The brands' parent company Unilever made the announcement today

Unilever, the parent company of brands like Dermalogica, Tatcha, Kate Somerville, Dove and more, has today announced plans to drastically reduce its plastic usage by 2025.

In a release, the company confirmed that by 2025 “it will halve its use of virgin plastic, by reducing its absolute use of plastic packaging by more than 100,000 tonnes and accelerating its use of recycled plastic” as well as “help collect and process more plastic packaging than it sells.”

The pledges, as noted in the release, make Unilever the first major global consumer goods brand to put such measures (in regards to “absolute plastic reduction”) in place.

The news follows on from the company’s earlier commitment to ensure all its plastic packaging is reusable, recyclable and/or compostable by 2025 and to use a minimum of 25 per cent recycled plastic in its packaging by the same date.

Unilever has already invested in more eco-friendly technologies, namely its ‘Better Plastic’ packaging which can be scanned by recycling plants and then recycled.

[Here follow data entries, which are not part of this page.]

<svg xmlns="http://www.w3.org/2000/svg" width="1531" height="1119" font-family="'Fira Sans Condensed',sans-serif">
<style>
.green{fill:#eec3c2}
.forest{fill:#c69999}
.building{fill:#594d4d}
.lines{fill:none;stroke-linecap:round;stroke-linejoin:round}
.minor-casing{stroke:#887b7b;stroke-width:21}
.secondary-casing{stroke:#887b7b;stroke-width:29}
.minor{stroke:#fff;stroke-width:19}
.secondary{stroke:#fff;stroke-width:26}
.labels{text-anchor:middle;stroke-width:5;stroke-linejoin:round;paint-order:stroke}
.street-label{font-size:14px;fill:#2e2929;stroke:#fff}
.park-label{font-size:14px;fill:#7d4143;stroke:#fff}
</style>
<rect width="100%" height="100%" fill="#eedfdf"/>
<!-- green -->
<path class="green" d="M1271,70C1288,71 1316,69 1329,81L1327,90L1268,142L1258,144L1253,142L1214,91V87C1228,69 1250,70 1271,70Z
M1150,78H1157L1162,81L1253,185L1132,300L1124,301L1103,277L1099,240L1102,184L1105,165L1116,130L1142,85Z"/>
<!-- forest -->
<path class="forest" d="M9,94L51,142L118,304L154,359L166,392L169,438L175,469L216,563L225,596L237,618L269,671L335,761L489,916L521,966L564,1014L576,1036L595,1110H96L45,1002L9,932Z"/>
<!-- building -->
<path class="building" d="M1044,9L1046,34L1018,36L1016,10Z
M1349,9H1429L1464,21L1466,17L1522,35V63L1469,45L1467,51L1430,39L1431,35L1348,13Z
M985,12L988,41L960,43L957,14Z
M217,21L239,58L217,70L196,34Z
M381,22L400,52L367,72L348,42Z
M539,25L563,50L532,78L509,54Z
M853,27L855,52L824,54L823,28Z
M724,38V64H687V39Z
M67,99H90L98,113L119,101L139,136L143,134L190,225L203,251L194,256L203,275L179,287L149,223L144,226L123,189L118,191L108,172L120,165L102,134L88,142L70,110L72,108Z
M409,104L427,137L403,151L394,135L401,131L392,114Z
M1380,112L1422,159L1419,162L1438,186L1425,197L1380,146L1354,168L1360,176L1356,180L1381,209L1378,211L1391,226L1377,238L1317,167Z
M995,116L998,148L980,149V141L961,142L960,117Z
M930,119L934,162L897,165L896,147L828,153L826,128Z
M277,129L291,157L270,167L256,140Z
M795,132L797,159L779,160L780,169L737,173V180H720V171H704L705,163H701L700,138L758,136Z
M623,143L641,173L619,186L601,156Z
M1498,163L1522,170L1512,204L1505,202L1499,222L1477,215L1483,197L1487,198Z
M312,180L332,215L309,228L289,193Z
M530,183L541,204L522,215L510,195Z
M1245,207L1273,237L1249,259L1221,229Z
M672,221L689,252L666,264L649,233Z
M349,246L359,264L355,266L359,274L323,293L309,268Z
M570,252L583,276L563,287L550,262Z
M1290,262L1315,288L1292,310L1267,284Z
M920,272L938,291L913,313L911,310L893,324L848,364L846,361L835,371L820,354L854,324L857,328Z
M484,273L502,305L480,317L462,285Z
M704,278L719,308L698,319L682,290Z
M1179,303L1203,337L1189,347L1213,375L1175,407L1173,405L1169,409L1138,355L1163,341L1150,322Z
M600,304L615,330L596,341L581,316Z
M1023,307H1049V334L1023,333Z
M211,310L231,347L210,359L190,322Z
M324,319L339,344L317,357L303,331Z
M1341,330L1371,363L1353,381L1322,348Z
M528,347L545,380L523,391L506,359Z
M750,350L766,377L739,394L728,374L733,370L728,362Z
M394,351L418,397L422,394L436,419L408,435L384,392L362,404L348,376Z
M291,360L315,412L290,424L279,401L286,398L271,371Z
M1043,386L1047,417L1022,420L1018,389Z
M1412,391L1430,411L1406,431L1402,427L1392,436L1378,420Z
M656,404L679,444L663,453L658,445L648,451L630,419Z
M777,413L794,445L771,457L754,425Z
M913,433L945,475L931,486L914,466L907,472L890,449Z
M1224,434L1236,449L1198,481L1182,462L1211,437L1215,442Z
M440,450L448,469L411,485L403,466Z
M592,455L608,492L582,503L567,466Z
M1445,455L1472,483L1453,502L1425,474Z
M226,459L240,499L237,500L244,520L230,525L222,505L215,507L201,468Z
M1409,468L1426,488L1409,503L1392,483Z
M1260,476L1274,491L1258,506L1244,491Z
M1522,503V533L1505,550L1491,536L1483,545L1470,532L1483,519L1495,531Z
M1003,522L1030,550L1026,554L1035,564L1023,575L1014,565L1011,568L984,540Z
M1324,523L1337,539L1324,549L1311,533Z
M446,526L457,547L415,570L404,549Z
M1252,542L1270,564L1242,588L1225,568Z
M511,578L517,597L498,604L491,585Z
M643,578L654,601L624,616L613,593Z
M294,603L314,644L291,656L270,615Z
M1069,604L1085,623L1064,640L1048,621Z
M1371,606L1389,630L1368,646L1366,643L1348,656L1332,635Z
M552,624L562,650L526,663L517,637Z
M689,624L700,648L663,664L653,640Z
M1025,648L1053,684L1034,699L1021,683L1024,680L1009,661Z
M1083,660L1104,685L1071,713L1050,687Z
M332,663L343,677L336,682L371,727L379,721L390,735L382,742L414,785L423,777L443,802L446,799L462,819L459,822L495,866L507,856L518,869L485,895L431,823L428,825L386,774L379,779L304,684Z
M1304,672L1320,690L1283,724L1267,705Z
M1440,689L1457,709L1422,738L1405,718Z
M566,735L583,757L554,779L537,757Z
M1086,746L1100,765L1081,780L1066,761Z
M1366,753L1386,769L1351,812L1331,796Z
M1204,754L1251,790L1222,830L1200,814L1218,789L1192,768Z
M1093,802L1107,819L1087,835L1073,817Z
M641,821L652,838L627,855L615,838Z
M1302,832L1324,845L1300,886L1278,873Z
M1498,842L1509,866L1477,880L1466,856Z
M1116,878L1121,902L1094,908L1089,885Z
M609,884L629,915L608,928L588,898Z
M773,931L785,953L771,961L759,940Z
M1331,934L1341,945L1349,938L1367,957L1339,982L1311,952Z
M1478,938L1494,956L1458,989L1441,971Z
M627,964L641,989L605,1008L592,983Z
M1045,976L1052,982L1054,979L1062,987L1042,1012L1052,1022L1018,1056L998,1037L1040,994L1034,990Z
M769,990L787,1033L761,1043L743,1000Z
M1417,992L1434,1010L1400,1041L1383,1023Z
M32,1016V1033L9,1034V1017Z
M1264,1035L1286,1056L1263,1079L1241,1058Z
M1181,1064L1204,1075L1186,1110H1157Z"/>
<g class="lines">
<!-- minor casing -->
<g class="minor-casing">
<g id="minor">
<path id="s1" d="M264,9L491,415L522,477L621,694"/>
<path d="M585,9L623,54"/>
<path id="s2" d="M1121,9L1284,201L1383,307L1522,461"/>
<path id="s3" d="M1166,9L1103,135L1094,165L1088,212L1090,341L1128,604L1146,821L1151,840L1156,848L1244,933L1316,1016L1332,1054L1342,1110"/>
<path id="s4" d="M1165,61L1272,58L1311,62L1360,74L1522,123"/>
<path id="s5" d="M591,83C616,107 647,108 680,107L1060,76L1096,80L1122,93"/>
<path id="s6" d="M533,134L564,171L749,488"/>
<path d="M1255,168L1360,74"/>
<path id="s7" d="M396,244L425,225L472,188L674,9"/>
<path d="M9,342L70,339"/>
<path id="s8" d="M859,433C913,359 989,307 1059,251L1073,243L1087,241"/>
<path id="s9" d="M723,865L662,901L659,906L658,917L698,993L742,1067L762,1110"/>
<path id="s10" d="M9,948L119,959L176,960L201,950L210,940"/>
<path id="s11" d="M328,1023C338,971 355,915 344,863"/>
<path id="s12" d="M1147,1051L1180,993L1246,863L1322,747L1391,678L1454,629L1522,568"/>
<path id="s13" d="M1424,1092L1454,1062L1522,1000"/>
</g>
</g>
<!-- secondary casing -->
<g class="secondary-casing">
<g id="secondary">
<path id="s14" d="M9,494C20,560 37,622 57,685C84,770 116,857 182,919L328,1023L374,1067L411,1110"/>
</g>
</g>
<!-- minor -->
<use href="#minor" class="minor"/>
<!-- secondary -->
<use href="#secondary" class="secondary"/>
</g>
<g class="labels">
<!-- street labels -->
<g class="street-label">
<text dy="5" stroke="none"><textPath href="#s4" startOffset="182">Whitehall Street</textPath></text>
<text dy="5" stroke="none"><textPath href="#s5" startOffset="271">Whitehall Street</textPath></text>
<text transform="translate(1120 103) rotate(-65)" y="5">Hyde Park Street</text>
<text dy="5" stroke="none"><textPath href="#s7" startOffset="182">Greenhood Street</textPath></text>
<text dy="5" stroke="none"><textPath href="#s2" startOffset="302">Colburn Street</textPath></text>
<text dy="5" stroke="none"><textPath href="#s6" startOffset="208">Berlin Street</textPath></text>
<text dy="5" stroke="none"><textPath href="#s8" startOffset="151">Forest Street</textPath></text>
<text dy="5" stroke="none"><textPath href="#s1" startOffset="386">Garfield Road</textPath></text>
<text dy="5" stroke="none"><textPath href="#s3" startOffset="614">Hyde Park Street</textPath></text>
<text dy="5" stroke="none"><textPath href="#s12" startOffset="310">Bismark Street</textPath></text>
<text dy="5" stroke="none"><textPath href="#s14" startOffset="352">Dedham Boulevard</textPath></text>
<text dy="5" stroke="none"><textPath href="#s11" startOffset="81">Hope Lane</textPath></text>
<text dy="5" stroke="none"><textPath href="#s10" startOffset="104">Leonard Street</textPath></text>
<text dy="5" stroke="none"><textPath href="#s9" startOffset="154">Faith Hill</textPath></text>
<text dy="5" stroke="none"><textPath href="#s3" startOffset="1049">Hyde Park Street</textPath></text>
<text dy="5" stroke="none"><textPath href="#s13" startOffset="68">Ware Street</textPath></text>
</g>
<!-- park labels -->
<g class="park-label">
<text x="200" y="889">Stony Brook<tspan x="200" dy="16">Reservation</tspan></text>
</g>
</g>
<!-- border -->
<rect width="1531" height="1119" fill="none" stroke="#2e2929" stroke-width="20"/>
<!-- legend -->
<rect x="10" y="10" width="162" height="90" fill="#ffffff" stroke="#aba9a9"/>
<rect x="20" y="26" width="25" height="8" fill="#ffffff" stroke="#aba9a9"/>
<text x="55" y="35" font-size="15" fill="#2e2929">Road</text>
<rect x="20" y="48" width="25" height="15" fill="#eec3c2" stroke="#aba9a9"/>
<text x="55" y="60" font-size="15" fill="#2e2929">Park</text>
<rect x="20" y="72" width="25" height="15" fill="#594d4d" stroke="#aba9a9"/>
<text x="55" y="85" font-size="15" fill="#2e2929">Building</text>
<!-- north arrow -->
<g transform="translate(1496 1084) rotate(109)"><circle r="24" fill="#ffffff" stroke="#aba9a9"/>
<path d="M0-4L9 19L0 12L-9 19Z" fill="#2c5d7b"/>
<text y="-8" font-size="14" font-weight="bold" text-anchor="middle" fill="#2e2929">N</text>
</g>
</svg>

Ellen MacArthur, the founder of the her namesake foundation (which has worked closely with brands like Burberry and Stella McCartney), said in a statement, “Today’s announcement by Unilever is a significant step in creating a circular economy for plastic. By eliminating unnecessary packaging through innovations such as refill, reuse and concentrates, while increasing their use of recycled plastic, Unilever is demonstrating how businesses can move away from virgin plastics. We urge others to follow their lead, so collectively we can eliminate the plastic we don’t need, innovate, so what we do need is circulated, and ultimately build an economic system where plastic packaging never becomes waste.”

Alan Jope, CEO of Unilever, added, “Our vision is a world in which everyone works together to ensure that plastic stays in the economy and out of the environment.”

At present, WWF predicts that by 2030, 104 million metric tons of plastic will be at risk of leakage into nature. In its most recent report, the organization determined that virgin plastic production reached 396 metric tons in 2016 which is equivalent to 53 kilograms of plastic for each person in the world. Astonishingly, it also writes that 75 per cent of all plastic ever produced is waste with 37 per cent of said waste being handled ineffectively (by dumping in landfills and incinerating, for example). As a direct result of this, one-third of plastic waste then becomes land (soil and freshwater bodies) or ocean pollution.

Increasingly, brands are taking steps to reduce their impact on the environment. Everlane released a line of puffers made from recycled plastic, Victoria Beckham’s new beauty line uses recyclable packaging and minimal plastic and just today, Burberry announced a new partnership with The RealReal to encourage circularity among its consumers.